Freud tinha tanto medo de ser tido por embusteiro ou até por feiticeiro, quando começou a derramar sua doutrina do sonho, que nas cinco conferencias, na America do Norte, nem tratou desse assumpto. Nós, aqui nas nossas reuniões, podemos nos abrir francamente; não há esse perigo.
A Psychoanalyse, applicada á psychiatria por homens do valor de Bleuler veiu trazer a esta parte da medicina esclarecimentos importantíssimos.
Que é o conteúdo dos delírios? Como se pode explicar esse mundo de ideação que em geral se costuma chamar "asneiras de louco"? A psychologia da escola freudeana dá pelo menos, explicação que se comprehende, que a lógica não repelle.
No mundo autistico (expressão criada por Bleuler), que o paciente cria para si, surgem os complexus que jaziam no inconsciente e formam o que os pstchiatras sempre chamaram "systema delirante". Os instinctos mais exigentes entram em acção mais livremente e dão logar ás criações phantasiosas que compensam o paciente das desilusões da dura realidade. O individuo separa-se do mundo real que o rodeia e vive para si;é nisso que consiste o autismo. Já A. Comte falava nisso. Facto semelhante nós vemos nos poetas: criam mulheres de olhos azues, de tez mimosa, encantadoras; beijam-nas cem vezes, abraçam-nas, fazem tudo que querem. É o caso da Dulcinéa de D. Queixote, exactamente. Em trabalho que publiquei, ha tempos, comparei o facto de que ora tratamos aos nadadores, sendo o mar a phantasia. Os poetas, nadadores, robustos, voltam á terra, não saem da realidade por muito tempo;os frágeis avançam pelo mar a dentro e... não podem voltar mais, lá ficam perdidos.

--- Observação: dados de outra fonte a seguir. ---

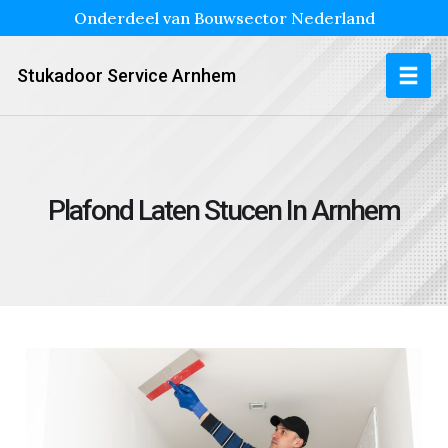
Onderdeel van Bouwsector Nederland
Stukadoor Service Arnhem
Plafond Laten Stucen In Arnhem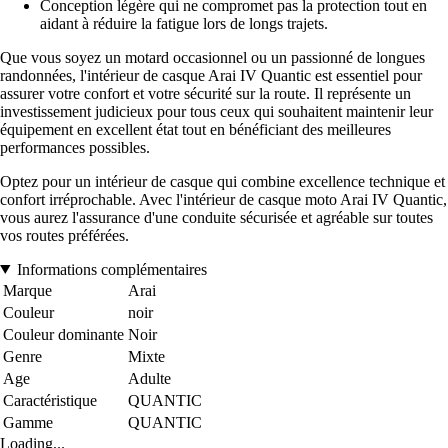
Conception légère qui ne compromet pas la protection tout en
aidant à réduire la fatigue lors de longs trajets.
Que vous soyez un motard occasionnel ou un passionné de longues
randonnées, l'intérieur de casque Arai IV Quantic est essentiel pour
assurer votre confort et votre sécurité sur la route. Il représente un
investissement judicieux pour tous ceux qui souhaitent maintenir leur
équipement en excellent état tout en bénéficiant des meilleures
performances possibles.
Optez pour un intérieur de casque qui combine excellence technique et
confort irréprochable. Avec l'intérieur de casque moto Arai IV Quantic,
vous aurez l'assurance d'une conduite sécurisée et agréable sur toutes
vos routes préférées.
Informations complémentaires
Marque
Arai
Couleur
noir
Couleur dominante
Noir
Genre
Mixte
Age
Adulte
Caractéristique
QUANTIC
Gamme
QUANTIC
Loading...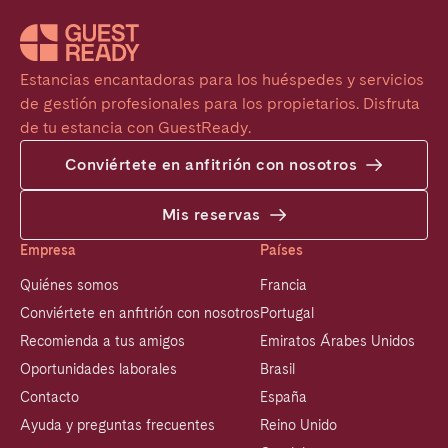
Estancias encantadoras para los huéspedes y servicios 
de gestión profesionales para los propietarios. Disfruta 
de tu estancia con GuestReady.
Conviértete en anfitrión con nosotros
Mis reservas
Empresa
Países
Quiénes somos
Francia
Conviértete en anfitrión con nosotros
Portugal
Recomienda a tus amigos
Emiratos Árabes Unidos
Oportunidades laborales
Brasil
Contacto
España
Ayuda y preguntas frecuentes
Reino Unido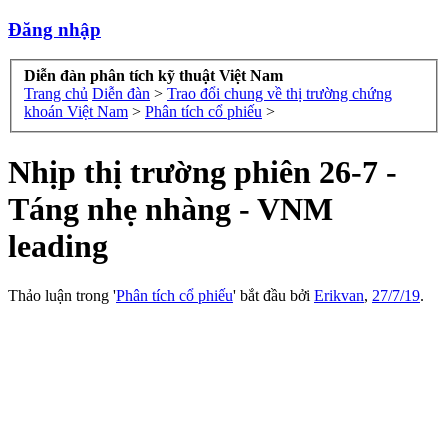
Đăng nhập
Diễn đàn phân tích kỹ thuật Việt Nam
Trang chủ
Diễn đàn
>
Trao đổi chung về thị trường chứng
khoán Việt Nam
>
Phân tích cổ phiếu
>
Nhịp thị trường phiên 26-7 -
Táng nhẹ nhàng - VNM
leading
Thảo luận trong '
Phân tích cổ phiếu
' bắt đầu bởi
Erikvan
,
27/7/19
.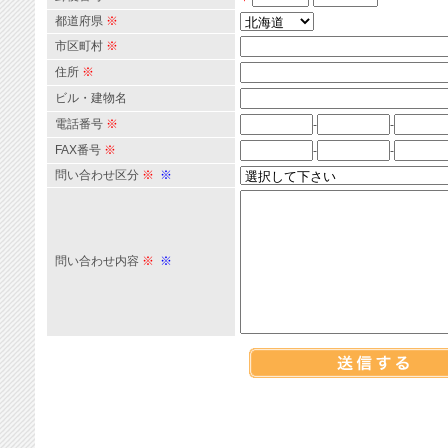
都道府県
※
市区町村
※
住所
※
ビル・建物名
電話番号
※
-
-
FAX番号
※
-
-
問い合わせ区分
※
※
問い合わせ内容
※
※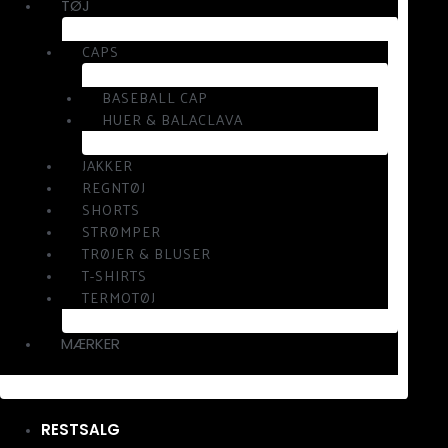
TØJ
CAPS
BASEBALL CAP
HUER & BALACLAVA
JAKKER
REGNTØJ
SHORTS
STRØMPER
TRØJER & BLUSER
T-SHIRTS
TERMOTØJ
MÆRKER
RESTSALG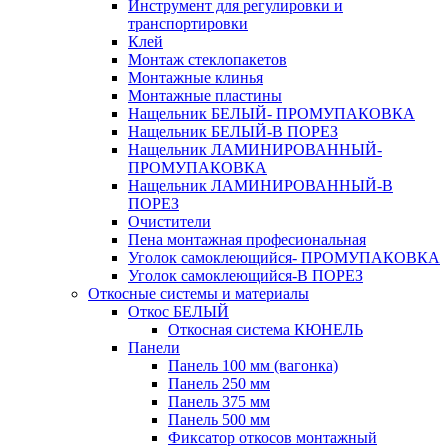
Инструмент для регулировки и
транспортировки
Клей
Монтаж стеклопакетов
Монтажные клинья
Монтажные пластины
Нащельник БЕЛЫЙ- ПРОМУПАКОВКА
Нащельник БЕЛЫЙ-В ПОРЕЗ
Нащельник ЛАМИНИРОВАННЫЙ-
ПРОМУПАКОВКА
Нащельник ЛАМИНИРОВАННЫЙ-В
ПОРЕЗ
Очистители
Пена монтажная професиональная
Уголок самоклеющийся- ПРОМУПАКОВКА
Уголок самоклеющийся-В ПОРЕЗ
Откосные системы и материалы
Откос БЕЛЫЙ
Откосная система КЮНЕЛЬ
Панели
Панель 100 мм (вагонка)
Панель 250 мм
Панель 375 мм
Панель 500 мм
Фиксатор откосов монтажный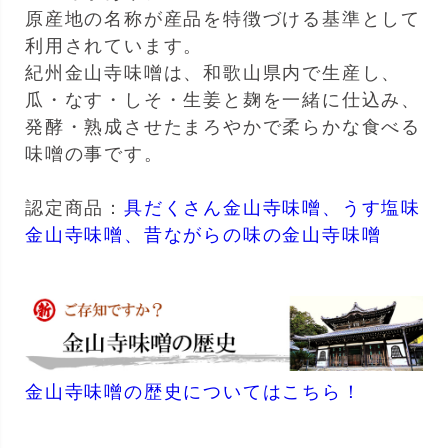
原産地の名称が産品を特徴づける基準として
利用されています。
紀州金山寺味噌は、和歌山県内で生産し、
瓜・なす・しそ・生姜と麹を一緒に仕込み、
発酵・熟成させたまろやかで柔らかな食べる
味噌の事です。
認定商品：
具だくさん金山寺味噌、
うす塩味
金山寺味噌、
昔ながらの味の金山寺味噌
金山寺味噌の歴史についてはこちら！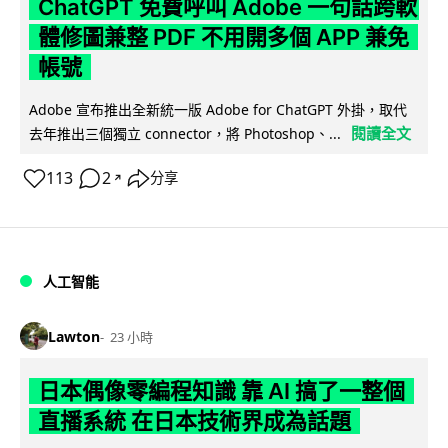
ChatGPT 免費呼叫 Adobe 一句話跨軟
體修圖兼整 PDF 不用開多個 APP 兼免
帳號
Adobe 宣布推出全新統一版 Adobe for ChatGPT 外掛，取代
閱讀全文
去年推出三個獨立 connector，將 Photoshop、...
113
2
分享
↗
人工智能
Lawton
23 小時
日本偶像零編程知識 靠 AI 搞了一整個
直播系統 在日本技術界成為話題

Os primeiros não perdem a orientação;o mais que lhes acontece é serem eternos descontentes da vida - os nevroticos; a realidade lhes nega o que elles desejam.
Tive um amigo que comprava bilhetes das grandes loterias e, emquanto ella não corria, vivia elle de seus milhões, até o dia da desilusão. Fazia casas, distribuía fortunas, beneficiava meio mundo e andava mais alegre durante esse tempo. Mas esse não deixava a terra; um pé no mar da phantasia, outro aqui no meio de nós, pobres infelizes.

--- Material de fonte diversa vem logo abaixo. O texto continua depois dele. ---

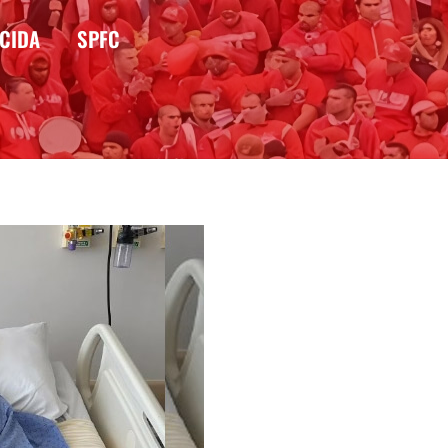
CIDA
SPFC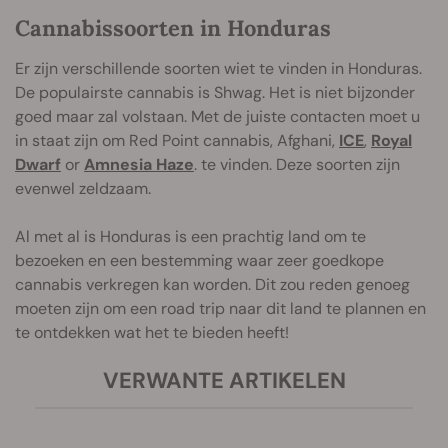
Cannabissoorten in Honduras
Er zijn verschillende soorten wiet te vinden in Honduras.
De populairste cannabis is Shwag. Het is niet bijzonder
goed maar zal volstaan. Met de juiste contacten moet u
in staat zijn om Red Point cannabis, Afghani,
ICE
,
Royal
Dwarf
or
Amnesia Haze
.
te vinden. Deze soorten zijn
evenwel zeldzaam.
Al met al is Honduras is een prachtig land om te
bezoeken en een bestemming waar zeer goedkope
cannabis verkregen kan worden. Dit zou reden genoeg
moeten zijn om een road trip naar dit land te plannen en
te ontdekken wat het te bieden heeft!
VERWANTE ARTIKELEN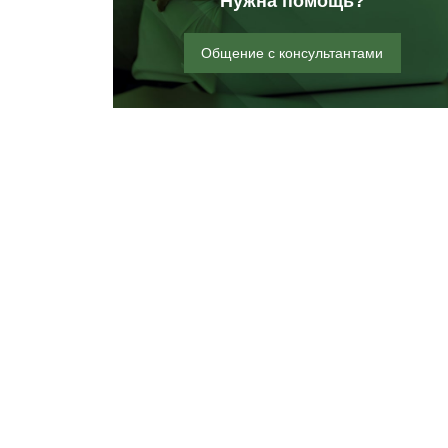
Нужна помощь?
Общение с консультантами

Os desejos de riqueza, a vontade de poder, de domínio, de força, existem mais ou menos em toda criatura humana; por outro lado, o sentimento de medo também é geral na humanidade. Ahi estão os alicerces dos dois delírios mais communs - o de grandeza e o de perseguição. O instincto sexual, com seu enorme poder sobre o psychismo humano, explico o apparecimento de delírios de conteúdo sexual, ainda que seja somente por um symbolismo especial, que os médicos habituados á observação reconhecem de prompto.

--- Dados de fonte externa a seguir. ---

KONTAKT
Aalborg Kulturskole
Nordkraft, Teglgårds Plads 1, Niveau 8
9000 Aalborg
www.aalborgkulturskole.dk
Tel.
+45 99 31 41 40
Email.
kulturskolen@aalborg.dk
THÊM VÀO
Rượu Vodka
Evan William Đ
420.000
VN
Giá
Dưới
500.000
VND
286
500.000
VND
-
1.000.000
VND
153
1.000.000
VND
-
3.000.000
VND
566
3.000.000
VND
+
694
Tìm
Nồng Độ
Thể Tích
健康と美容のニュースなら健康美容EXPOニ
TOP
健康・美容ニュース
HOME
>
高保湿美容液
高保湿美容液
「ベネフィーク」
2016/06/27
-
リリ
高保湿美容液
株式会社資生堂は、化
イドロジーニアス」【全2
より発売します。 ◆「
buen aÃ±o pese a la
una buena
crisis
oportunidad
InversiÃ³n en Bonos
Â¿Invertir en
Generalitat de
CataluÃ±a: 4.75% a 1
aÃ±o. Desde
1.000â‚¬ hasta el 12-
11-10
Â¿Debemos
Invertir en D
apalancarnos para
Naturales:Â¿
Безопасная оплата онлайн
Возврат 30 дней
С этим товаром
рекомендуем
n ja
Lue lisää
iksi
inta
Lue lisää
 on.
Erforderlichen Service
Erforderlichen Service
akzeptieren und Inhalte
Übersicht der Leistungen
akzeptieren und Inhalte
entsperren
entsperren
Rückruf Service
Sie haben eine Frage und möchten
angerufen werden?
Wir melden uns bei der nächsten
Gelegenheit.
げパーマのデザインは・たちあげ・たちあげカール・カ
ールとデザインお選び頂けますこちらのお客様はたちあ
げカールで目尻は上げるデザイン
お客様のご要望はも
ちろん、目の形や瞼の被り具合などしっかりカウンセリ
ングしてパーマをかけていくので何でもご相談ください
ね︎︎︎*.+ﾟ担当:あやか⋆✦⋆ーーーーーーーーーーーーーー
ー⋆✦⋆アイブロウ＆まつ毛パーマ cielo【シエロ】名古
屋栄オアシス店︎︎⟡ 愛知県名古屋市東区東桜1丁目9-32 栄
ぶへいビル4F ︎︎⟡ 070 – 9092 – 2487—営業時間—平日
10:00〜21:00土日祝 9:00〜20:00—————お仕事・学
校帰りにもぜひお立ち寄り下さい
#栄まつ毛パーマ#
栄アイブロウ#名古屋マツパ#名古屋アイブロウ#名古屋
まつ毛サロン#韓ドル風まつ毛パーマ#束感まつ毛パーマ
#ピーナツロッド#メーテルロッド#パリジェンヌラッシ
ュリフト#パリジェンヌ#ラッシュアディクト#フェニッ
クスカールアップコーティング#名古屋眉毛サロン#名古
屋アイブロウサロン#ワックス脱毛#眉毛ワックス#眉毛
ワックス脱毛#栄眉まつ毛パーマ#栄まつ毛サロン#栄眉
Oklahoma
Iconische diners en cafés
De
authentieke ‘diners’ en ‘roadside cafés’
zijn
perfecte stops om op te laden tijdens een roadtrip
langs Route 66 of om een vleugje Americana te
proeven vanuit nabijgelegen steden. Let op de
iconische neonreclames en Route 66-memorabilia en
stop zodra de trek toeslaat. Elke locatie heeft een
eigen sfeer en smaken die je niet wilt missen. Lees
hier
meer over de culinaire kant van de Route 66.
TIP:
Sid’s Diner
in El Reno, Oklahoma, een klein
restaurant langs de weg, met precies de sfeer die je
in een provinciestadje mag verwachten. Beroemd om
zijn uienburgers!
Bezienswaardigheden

Há pouco foi publicado um trabalho interessante do Dr. Osorio Cesar sobre esse assumpto de que estou falando. É de esperar que de hoje em deante os psychiatras procurem orientar suas observações baseados nos estudos de psychoanalyse.
Limitemos, por hoje, aqui a nossa primeira palestra.
Notas
1 Conferência pronunciada na Sociedade Brasileira de Psychanalyse pelo Prof. Franco da Rocha. Trabalho original publicado em 1928: Revista Brasileira de Psicanálise, 1(1),7-23.
2 A grafia do texto foi reproduzida conforme publicação original em vigor na época da publicação.